Africa will also have to seize the opportunity of the post Covid-19 recovery to transform its economies, since returning to the pre-pandemic economic model will not allow it to generate enough jobs for the millions of youths arriving every year on its labour market.
“There are immense opportunities in our countries,” said Zainab Ahmed, Minister of Finance, Budget and National Planning of Nigeria.
“Yes, there are risks, but if you look at businesses that have existed for years, there are extremely good ones among them. We are looking for businesses that will come and partner with local businesses to grow in Nigeria”, Ahmed said. Focusing on industrialisation and productive sectors is the best way to guarantee sustainable growth. Industrialisation cannot be built without the required ecosystems.
In addition to these efforts, African countries will have to change the way they interact with the private sector, both internally and internationally. The private sector will have a decisive role to play in the post-Covid-19 economic recovery because of its capacity to generate jobs.
However, the relationship between governments and the private sectors will have to be reviewed, warned Masood Ahmed, President of the Washington-based Centre for Global Development (CGD).
“In the first phase [of the pandemic], countries sought to help every firm in the private sector because it was an emergency, but now, in the recovery, some firms are going to be viable, others not, because the economic landscape is going to change”, he explained.
Now a much more complex dialogue has to take place about which kinds of firms should be supported; and how to create a partnership that recognises that the future is not going to be simply a return to the past.

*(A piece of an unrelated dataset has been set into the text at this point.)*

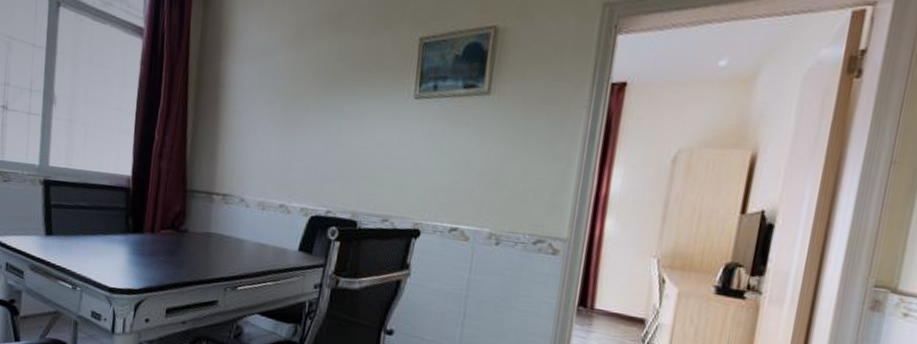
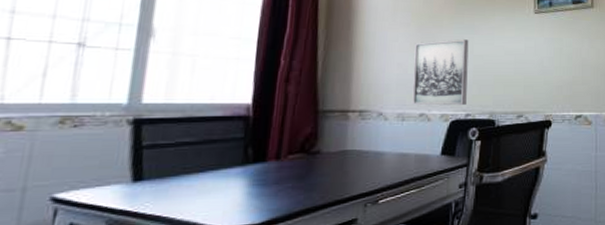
wall art: none [273,124,336,200] -> present [412,39,469,105]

That requires a degree of more common understanding of future outcomes, a bit less of “us and them” between the public sector and the private sector.
On the international front, African countries will have to rely on capital markets, which account for 40 per cent of the region’s external debt, to reduce the financing gap that stunted Africa’s development even prior to the crisis, and which may now become a threat to its post Covid-19 economic recovery.
African countries will have to invest in investor confidence in order to gain the trust of capital markets.
In previous shocks, investors looked at ratings, and other credible sources such as the IMF, but what investors looked at the most was each other.
In this kind of situation, rating agencies are not part of the problem but part of the solution, because in this kind of market it is necessary to have a measured voice to bring about some stability.
To attract and stabilise foreign investment, African governments must reduce risks by strengthening the quality of their national institutions and taking measures such as stepping up good governance, transparency, ease of doing business, the fight against corruption and investing in infrastructure, technology and human capital.
The list of efforts African countries will have to make over the next few years to mitigate the impact of the ongoing economic crisis is very long.
It’s a marathon rather than as a sprint, and actually it’s a marathon that’s going to be run at a time when it is being changed by global circumstances.